▶ **BRIEF**:
What is needed is every line, exactly as given, from the line containing "[386,182,463,198] clicable. ->" through the end of the data below.
[Opening DATA FOR ANALYSIS section]
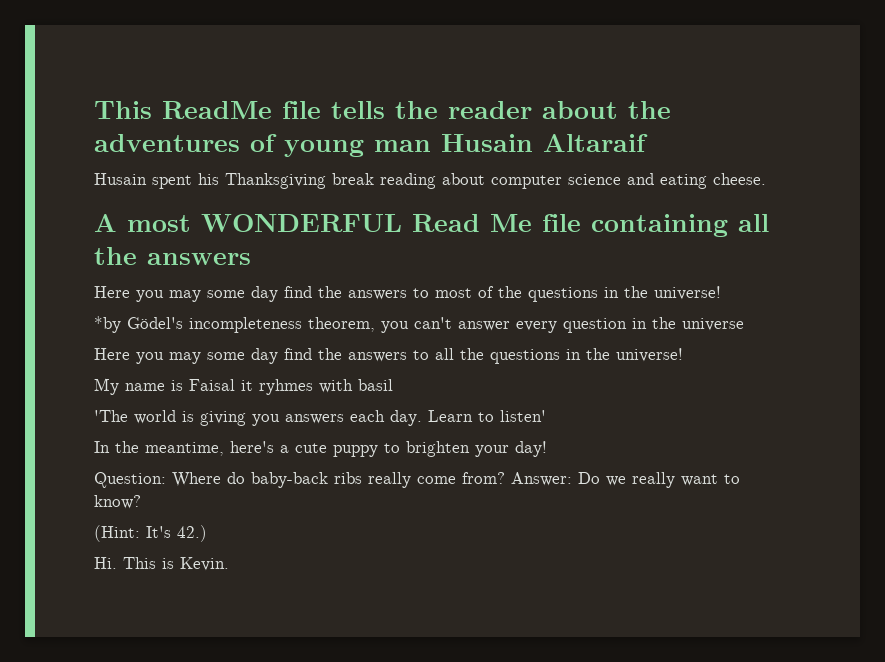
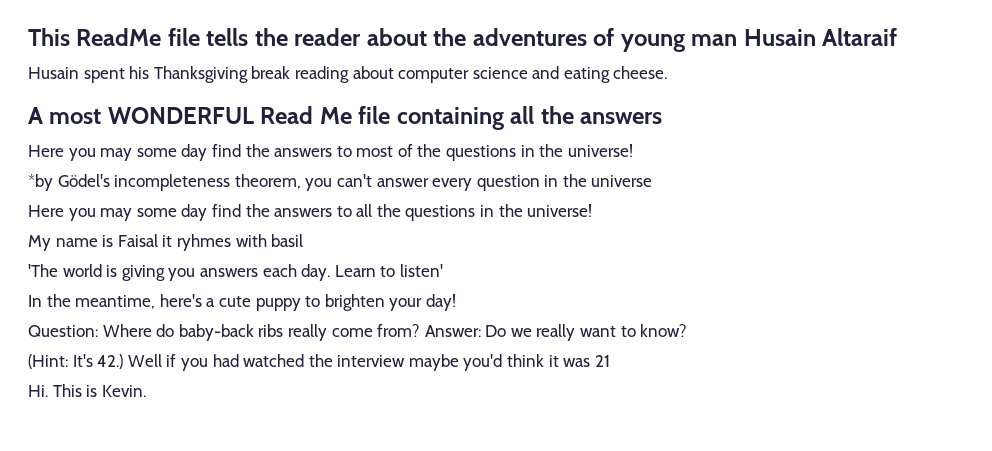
(207, 533) none -> [127,354,610,371] Well if you had watched the interview maybe you'd think it was 21

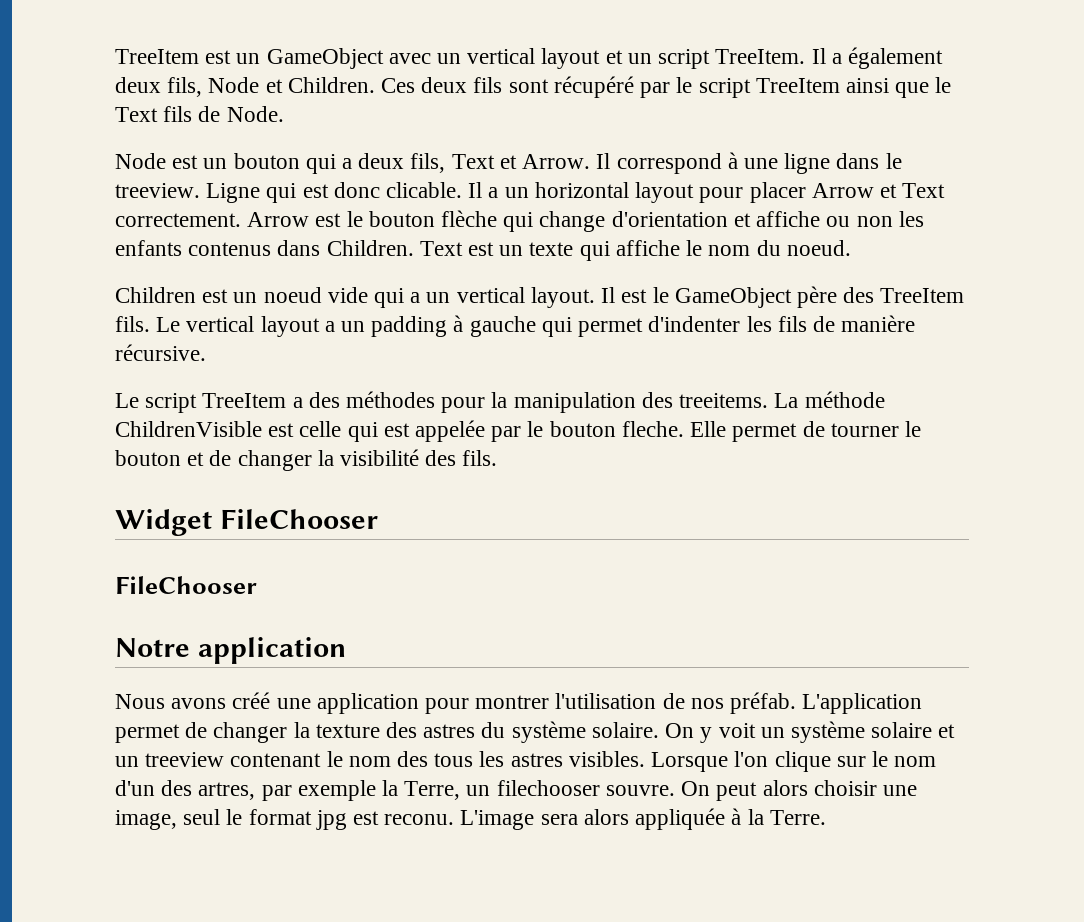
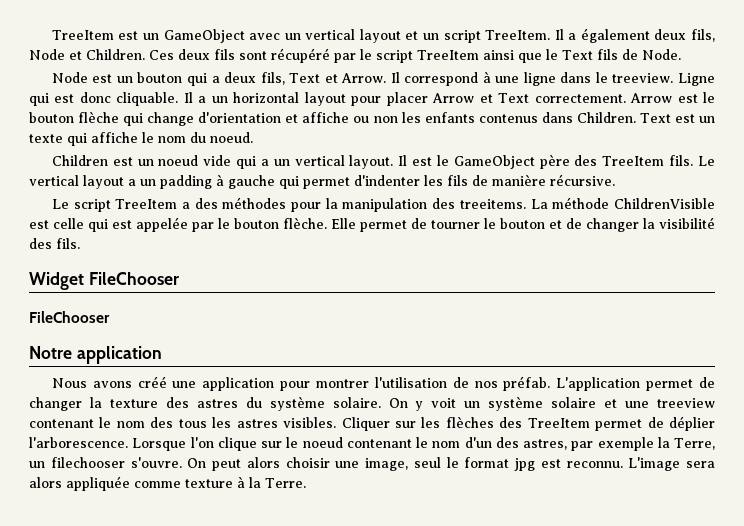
[386,182,463,198] clicable. -> [116,92,179,106] cliquable.
[621,421,684,437] fleche. -> [283,217,327,229] flèche.
[115,756,139,767] un -> [625,401,650,408] une
(645, 759) none -> [341,416,715,431] [29,437,128,448] Cliquer sur les flèches des TreeItem permet de déplier l'arborescence.
(888, 759) none -> [302,437,429,448] noeud contenant le
[198,782,256,800] artres, -> [523,439,568,450] astres,
[605,785,675,796] souvre. -> [130,457,182,468] s'ouvre.
[384,814,455,825] reconu. -> [566,461,623,468] reconnu.
(726, 819) none -> [134,479,233,488] comme texture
[Closing DATA FOR ANALYSIS section]
▶ **TASK SOLUTION**:
[386,182,463,198] clicable. -> [116,92,179,106] cliquable.
[621,421,684,437] fleche. -> [283,217,327,229] flèche.
[115,756,139,767] un -> [625,401,650,408] une
(645, 759) none -> [341,416,715,431] [29,437,128,448] Cliquer sur les flèches des TreeItem permet de déplier l'arborescence.
(888, 759) none -> [302,437,429,448] noeud contenant le
[198,782,256,800] artres, -> [523,439,568,450] astres,
[605,785,675,796] souvre. -> [130,457,182,468] s'ouvre.
[384,814,455,825] reconu. -> [566,461,623,468] reconnu.
(726, 819) none -> [134,479,233,488] comme texture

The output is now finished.